Exercise prompt:
All entries are to be returned verbatim.

Dataset extract:

● ● ● ● ●

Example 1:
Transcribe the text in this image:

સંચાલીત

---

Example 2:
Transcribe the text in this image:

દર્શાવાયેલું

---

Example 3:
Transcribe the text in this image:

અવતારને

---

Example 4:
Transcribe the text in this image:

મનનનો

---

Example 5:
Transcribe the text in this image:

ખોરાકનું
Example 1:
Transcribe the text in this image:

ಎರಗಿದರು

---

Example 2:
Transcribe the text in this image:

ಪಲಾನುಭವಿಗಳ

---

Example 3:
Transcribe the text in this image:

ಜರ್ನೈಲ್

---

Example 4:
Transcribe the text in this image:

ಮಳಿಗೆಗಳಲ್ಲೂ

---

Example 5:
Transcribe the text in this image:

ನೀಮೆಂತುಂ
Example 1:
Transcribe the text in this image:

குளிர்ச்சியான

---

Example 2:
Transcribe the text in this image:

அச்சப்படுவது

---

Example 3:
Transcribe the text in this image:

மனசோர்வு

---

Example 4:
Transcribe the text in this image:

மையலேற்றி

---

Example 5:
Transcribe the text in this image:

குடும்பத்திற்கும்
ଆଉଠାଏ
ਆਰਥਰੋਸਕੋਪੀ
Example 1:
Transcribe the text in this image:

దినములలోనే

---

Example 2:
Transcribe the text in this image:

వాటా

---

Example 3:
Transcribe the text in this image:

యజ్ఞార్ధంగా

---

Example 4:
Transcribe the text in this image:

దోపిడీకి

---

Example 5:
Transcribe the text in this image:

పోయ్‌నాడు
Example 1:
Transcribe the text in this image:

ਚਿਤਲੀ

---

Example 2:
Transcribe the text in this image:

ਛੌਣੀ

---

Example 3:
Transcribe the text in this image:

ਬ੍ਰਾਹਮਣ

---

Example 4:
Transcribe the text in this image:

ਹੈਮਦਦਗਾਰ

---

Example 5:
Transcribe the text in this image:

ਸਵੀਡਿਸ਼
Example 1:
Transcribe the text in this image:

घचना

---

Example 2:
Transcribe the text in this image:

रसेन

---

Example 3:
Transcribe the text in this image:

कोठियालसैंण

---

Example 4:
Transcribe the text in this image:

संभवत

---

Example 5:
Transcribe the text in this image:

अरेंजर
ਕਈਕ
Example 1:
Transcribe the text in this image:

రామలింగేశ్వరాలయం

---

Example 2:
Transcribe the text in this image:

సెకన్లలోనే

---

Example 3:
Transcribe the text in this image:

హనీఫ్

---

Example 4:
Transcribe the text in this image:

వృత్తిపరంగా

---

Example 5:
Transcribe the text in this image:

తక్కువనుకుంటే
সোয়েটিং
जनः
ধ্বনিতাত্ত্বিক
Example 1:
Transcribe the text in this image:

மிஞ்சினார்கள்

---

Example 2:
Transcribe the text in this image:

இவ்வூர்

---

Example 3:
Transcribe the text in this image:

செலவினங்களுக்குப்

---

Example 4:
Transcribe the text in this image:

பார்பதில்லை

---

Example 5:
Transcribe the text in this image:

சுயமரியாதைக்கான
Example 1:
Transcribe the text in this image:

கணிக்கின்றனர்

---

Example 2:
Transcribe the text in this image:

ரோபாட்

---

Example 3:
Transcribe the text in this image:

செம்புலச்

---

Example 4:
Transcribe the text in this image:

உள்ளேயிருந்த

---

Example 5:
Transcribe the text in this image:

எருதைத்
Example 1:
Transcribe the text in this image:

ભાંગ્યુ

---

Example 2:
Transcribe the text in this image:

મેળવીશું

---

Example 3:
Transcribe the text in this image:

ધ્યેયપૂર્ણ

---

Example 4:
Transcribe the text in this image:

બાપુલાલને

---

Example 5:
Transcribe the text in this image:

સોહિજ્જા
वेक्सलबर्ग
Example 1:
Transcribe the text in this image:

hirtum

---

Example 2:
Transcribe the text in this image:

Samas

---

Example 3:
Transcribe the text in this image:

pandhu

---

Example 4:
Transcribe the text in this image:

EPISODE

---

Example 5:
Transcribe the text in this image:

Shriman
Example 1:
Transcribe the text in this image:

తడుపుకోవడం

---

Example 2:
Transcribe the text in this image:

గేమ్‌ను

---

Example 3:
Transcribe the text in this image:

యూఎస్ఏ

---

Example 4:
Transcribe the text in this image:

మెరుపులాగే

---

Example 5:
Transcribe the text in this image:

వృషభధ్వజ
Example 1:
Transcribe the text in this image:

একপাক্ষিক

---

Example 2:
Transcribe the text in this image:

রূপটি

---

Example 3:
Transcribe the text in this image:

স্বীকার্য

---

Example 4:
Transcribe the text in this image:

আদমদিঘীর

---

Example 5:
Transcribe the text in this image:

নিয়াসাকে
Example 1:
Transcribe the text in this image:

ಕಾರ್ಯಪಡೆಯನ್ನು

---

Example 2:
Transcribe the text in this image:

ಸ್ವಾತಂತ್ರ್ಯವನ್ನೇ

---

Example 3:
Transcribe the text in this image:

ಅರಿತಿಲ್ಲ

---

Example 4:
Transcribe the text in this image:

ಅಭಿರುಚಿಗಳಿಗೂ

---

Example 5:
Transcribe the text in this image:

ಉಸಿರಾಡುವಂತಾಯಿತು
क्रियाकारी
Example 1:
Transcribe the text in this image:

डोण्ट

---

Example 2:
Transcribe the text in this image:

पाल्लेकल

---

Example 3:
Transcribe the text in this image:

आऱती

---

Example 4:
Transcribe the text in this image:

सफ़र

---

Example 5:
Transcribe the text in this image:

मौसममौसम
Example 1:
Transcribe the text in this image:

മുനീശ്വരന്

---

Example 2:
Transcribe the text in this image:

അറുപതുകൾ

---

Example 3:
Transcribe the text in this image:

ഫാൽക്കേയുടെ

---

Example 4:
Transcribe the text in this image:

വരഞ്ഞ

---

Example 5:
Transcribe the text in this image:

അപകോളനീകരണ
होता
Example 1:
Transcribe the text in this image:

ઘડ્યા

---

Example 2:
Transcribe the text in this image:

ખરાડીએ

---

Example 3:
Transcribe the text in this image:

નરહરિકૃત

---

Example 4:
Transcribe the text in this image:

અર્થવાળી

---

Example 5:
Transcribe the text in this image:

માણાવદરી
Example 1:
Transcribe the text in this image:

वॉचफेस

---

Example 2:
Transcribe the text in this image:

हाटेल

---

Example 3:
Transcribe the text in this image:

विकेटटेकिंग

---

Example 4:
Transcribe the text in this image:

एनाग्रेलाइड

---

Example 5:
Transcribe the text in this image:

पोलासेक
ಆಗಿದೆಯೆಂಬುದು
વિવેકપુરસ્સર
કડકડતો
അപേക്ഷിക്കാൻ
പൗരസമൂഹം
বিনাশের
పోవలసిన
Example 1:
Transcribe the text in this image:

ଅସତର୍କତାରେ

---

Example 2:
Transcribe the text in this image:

● ● ● ● ●

Task result:
Example 1:
Transcribe the text in this image:

સંચાલીત

---

Example 2:
Transcribe the text in this image:

દર્શાવાયેલું

---

Example 3:
Transcribe the text in this image:

અવતારને

---

Example 4:
Transcribe the text in this image:

મનનનો

---

Example 5:
Transcribe the text in this image:

ખોરાકનું
Example 1:
Transcribe the text in this image:

ಎರಗಿದರು

---

Example 2:
Transcribe the text in this image:

ಪಲಾನುಭವಿಗಳ

---

Example 3:
Transcribe the text in this image:

ಜರ್ನೈಲ್

---

Example 4:
Transcribe the text in this image:

ಮಳಿಗೆಗಳಲ್ಲೂ

---

Example 5:
Transcribe the text in this image:

ನೀಮೆಂತುಂ
Example 1:
Transcribe the text in this image:

குளிர்ச்சியான

---

Example 2:
Transcribe the text in this image:

அச்சப்படுவது

---

Example 3:
Transcribe the text in this image:

மனசோர்வு

---

Example 4:
Transcribe the text in this image:

மையலேற்றி

---

Example 5:
Transcribe the text in this image:

குடும்பத்திற்கும்
ଆଉଠାଏ
ਆਰਥਰੋਸਕੋਪੀ
Example 1:
Transcribe the text in this image:

దినములలోనే

---

Example 2:
Transcribe the text in this image:

వాటా

---

Example 3:
Transcribe the text in this image:

యజ్ఞార్ధంగా

---

Example 4:
Transcribe the text in this image:

దోపిడీకి

---

Example 5:
Transcribe the text in this image:

పోయ్‌నాడు
Example 1:
Transcribe the text in this image:

ਚਿਤਲੀ

---

Example 2:
Transcribe the text in this image:

ਛੌਣੀ

---

Example 3:
Transcribe the text in this image:

ਬ੍ਰਾਹਮਣ

---

Example 4:
Transcribe the text in this image:

ਹੈਮਦਦਗਾਰ

---

Example 5:
Transcribe the text in this image:

ਸਵੀਡਿਸ਼
Example 1:
Transcribe the text in this image:

घचना

---

Example 2:
Transcribe the text in this image:

रसेन

---

Example 3:
Transcribe the text in this image:

कोठियालसैंण

---

Example 4:
Transcribe the text in this image:

संभवत

---

Example 5:
Transcribe the text in this image:

अरेंजर
ਕਈਕ
Example 1:
Transcribe the text in this image:

రామలింగేశ్వరాలయం

---

Example 2:
Transcribe the text in this image:

సెకన్లలోనే

---

Example 3:
Transcribe the text in this image:

హనీఫ్

---

Example 4:
Transcribe the text in this image:

వృత్తిపరంగా

---

Example 5:
Transcribe the text in this image:

తక్కువనుకుంటే
সোয়েটিং
जनः
ধ্বনিতাত্ত্বিক
Example 1:
Transcribe the text in this image:

மிஞ்சினார்கள்

---

Example 2:
Transcribe the text in this image:

இவ்வூர்

---

Example 3:
Transcribe the text in this image:

செலவினங்களுக்குப்

---

Example 4:
Transcribe the text in this image:

பார்பதில்லை

---

Example 5:
Transcribe the text in this image:

சுயமரியாதைக்கான
Example 1:
Transcribe the text in this image:

கணிக்கின்றனர்

---

Example 2:
Transcribe the text in this image:

ரோபாட்

---

Example 3:
Transcribe the text in this image:

செம்புலச்

---

Example 4:
Transcribe the text in this image:

உள்ளேயிருந்த

---

Example 5:
Transcribe the text in this image:

எருதைத்
Example 1:
Transcribe the text in this image:

ભાંગ્યુ

---

Example 2:
Transcribe the text in this image:

મેળવીશું

---

Example 3:
Transcribe the text in this image:

ધ્યેયપૂર્ણ

---

Example 4:
Transcribe the text in this image:

બાપુલાલને

---

Example 5:
Transcribe the text in this image:

સોહિજ્જા
वेक्सलबर्ग
Example 1:
Transcribe the text in this image:

hirtum

---

Example 2:
Transcribe the text in this image:

Samas

---

Example 3:
Transcribe the text in this image:

pandhu

---

Example 4:
Transcribe the text in this image:

EPISODE

---

Example 5:
Transcribe the text in this image:

Shriman
Example 1:
Transcribe the text in this image:

తడుపుకోవడం

---

Example 2:
Transcribe the text in this image:

గేమ్‌ను

---

Example 3:
Transcribe the text in this image:

యూఎస్ఏ

---

Example 4:
Transcribe the text in this image:

మెరుపులాగే

---

Example 5:
Transcribe the text in this image:

వృషభధ్వజ
Example 1:
Transcribe the text in this image:

একপাক্ষিক

---

Example 2:
Transcribe the text in this image:

রূপটি

---

Example 3:
Transcribe the text in this image:

স্বীকার্য

---

Example 4:
Transcribe the text in this image:

আদমদিঘীর

---

Example 5:
Transcribe the text in this image:

নিয়াসাকে
Example 1:
Transcribe the text in this image:

ಕಾರ್ಯಪಡೆಯನ್ನು

---

Example 2:
Transcribe the text in this image:

ಸ್ವಾತಂತ್ರ್ಯವನ್ನೇ

---

Example 3:
Transcribe the text in this image:

ಅರಿತಿಲ್ಲ

---

Example 4:
Transcribe the text in this image:

ಅಭಿರುಚಿಗಳಿಗೂ

---

Example 5:
Transcribe the text in this image:

ಉಸಿರಾಡುವಂತಾಯಿತು
क्रियाकारी
Example 1:
Transcribe the text in this image:

डोण्ट

---

Example 2:
Transcribe the text in this image:

पाल्लेकल

---

Example 3:
Transcribe the text in this image:

आऱती

---

Example 4:
Transcribe the text in this image:

सफ़र

---

Example 5:
Transcribe the text in this image:

मौसममौसम
Example 1:
Transcribe the text in this image:

മുനീശ്വരന്

---

Example 2:
Transcribe the text in this image:

അറുപതുകൾ

---

Example 3:
Transcribe the text in this image:

ഫാൽക്കേയുടെ

---

Example 4:
Transcribe the text in this image:

വരഞ്ഞ

---

Example 5:
Transcribe the text in this image:

അപകോളനീകരണ
होता
Example 1:
Transcribe the text in this image:

ઘડ્યા

---

Example 2:
Transcribe the text in this image:

ખરાડીએ

---

Example 3:
Transcribe the text in this image:

નરહરિકૃત

---

Example 4:
Transcribe the text in this image:

અર્થવાળી

---

Example 5:
Transcribe the text in this image:

માણાવદરી
Example 1:
Transcribe the text in this image:

वॉचफेस

---

Example 2:
Transcribe the text in this image:

हाटेल

---

Example 3:
Transcribe the text in this image:

विकेटटेकिंग

---

Example 4:
Transcribe the text in this image:

एनाग्रेलाइड

---

Example 5:
Transcribe the text in this image:

पोलासेक
ಆಗಿದೆಯೆಂಬುದು
વિવેકપુરસ્સર
કડકડતો
അപേക്ഷിക്കാൻ
പൗരസമൂഹം
বিনাশের
పోవలసిన
Example 1:
Transcribe the text in this image:

ଅସତର୍କତାରେ

---

Example 2:
Transcribe the text in this image:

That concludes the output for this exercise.